Der Flair des Schwabinger Gymnasiums mit Witz und Extravaganz ging mir sehr ab, sodass wir nach Neubau und Verlegung des Giesinger Gymnasiums zurück nach Schwabing ins Alte Realgymnasium gingen. Die Schulzeit war fröhlich und entspannt, gewürzt mit vielem Lustigen. Als mir der Lateinlehrer während einer Schulaufgabe das Buch wegnahm, von dem er meinte, dass ich daraus spickte, mußte er feststellen, dass es die wissenschaftlichen Tabellen von Geigy waren, aus denen ich gerade aus Langeweile, weil ich längst fertig war, die Zusammensetzung des Blutes las. Alle Lehrer wussten danach, dass ich fieberhaft Medizinbücher während des Unterrrichts las. Nur der Mathematiklehrer meinte bis zum Schluss, dass ich wie Opa Mathematiker werden wollte. Egal, alle trimmten mich auf Eins, da damals der Numerus Clausus die Note Eins verlangte. So durfte ich in München Medizin studieren.
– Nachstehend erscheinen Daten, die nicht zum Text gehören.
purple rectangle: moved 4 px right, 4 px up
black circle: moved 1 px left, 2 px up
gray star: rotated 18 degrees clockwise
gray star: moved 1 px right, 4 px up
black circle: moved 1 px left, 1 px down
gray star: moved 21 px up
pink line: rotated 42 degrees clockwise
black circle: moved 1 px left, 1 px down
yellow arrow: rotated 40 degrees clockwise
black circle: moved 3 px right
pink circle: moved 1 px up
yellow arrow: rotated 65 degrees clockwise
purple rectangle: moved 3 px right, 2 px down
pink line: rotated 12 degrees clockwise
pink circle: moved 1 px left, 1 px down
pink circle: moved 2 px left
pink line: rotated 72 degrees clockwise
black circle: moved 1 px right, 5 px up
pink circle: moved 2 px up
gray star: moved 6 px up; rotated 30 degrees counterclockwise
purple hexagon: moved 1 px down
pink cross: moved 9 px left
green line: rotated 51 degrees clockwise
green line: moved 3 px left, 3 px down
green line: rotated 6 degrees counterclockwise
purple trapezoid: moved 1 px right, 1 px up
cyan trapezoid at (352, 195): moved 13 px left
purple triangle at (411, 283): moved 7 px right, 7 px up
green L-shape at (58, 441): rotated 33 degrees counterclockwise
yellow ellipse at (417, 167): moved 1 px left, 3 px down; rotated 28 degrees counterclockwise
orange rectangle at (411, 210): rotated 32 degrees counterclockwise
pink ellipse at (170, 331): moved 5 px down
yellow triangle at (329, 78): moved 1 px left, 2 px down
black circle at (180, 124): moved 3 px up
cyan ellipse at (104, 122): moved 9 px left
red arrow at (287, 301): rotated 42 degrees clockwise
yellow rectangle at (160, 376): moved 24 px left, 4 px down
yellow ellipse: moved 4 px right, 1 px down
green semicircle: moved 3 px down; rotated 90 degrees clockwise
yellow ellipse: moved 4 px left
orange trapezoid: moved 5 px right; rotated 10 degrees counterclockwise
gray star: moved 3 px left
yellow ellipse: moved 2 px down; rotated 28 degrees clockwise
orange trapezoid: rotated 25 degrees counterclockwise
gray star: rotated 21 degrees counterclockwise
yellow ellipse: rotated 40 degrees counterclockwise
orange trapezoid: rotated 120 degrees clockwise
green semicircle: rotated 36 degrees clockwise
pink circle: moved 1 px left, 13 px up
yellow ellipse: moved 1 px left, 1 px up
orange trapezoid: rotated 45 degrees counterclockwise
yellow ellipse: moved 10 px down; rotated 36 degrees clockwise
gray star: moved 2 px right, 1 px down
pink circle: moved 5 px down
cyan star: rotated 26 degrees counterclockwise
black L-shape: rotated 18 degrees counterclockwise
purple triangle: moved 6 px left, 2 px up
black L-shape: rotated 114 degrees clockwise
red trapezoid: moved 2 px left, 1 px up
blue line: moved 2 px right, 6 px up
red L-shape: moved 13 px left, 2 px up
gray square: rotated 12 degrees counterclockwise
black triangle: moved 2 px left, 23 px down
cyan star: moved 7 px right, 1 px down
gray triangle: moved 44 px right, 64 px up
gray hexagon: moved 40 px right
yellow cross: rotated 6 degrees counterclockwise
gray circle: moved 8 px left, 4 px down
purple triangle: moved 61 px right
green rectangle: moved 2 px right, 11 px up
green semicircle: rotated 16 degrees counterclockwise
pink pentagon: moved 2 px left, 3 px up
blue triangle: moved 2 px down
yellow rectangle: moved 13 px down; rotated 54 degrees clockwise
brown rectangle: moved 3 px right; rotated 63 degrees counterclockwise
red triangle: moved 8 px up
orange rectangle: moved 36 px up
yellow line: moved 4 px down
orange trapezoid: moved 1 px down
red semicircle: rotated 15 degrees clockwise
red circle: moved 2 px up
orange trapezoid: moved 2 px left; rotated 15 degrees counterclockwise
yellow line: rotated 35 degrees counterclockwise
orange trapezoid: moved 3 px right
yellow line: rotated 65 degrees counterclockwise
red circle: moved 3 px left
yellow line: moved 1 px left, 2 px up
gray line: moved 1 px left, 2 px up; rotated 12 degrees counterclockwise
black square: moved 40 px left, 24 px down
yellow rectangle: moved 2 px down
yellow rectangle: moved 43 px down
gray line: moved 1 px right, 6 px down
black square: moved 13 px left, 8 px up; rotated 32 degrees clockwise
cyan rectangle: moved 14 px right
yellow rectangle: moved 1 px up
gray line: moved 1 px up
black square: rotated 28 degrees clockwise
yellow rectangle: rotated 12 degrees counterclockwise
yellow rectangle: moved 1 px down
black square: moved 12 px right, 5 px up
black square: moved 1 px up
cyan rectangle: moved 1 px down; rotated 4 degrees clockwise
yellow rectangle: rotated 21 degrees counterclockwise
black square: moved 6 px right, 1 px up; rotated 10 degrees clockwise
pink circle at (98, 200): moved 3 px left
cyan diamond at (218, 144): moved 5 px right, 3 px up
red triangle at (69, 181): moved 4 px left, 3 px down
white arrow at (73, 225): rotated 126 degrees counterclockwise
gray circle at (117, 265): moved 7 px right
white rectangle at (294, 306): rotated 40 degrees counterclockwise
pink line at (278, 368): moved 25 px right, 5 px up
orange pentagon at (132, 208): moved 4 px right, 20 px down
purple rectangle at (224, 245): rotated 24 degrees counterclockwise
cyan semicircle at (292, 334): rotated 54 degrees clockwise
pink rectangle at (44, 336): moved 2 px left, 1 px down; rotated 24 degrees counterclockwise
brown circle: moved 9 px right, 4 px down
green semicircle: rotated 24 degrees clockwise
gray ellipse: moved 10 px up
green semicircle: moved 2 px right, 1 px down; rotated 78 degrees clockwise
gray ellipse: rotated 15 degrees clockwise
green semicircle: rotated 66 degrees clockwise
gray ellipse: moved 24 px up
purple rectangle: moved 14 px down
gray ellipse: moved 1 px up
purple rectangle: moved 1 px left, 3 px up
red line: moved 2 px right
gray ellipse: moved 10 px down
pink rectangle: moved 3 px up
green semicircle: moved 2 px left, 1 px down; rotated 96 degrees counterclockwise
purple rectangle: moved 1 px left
Da ein Gemälde vom Direktor der Schönen Künste vom Ur-Opa in meinem Zimmer hing, besuchte ich oft einen Patienten meines Vaters, der die Bilhauer-klasse leitete. Er war begeistert von meinen modellierten Köpfen und riet mir, mich bei ihm einzuschreiben. Die Kunstakademie und das dornier Institut zur Restaurierung wearen Magnete für mich. Dier Direktoren plauschten viel mit mir und lernten mir viel über Materialkunde, Modellieren und Restaurieren. Meine Chemiekenntnisse wurden ständig erweitert. Vom Kunstunterricht war ich durch diese Aktivitäten freigestellt, bekam die Note Eins und versorgte mein Gymnasium mit meinen Arbeiten, führte eine Klasse „Modellieren“, führte Interessierte in die Techniken ein, bekam einen Tonbrenn-Ofen und alle Werkzeuge.Meine Tante, die Zahnärztin vermittelte mir ihr Knowhow der Materialkunde.

Nach dem Medizinstudium sanierte ich in der Kunstakademie alle Klassen von gesundheitsschädlichen Materialien bei der Bearbeitung wie Styropor.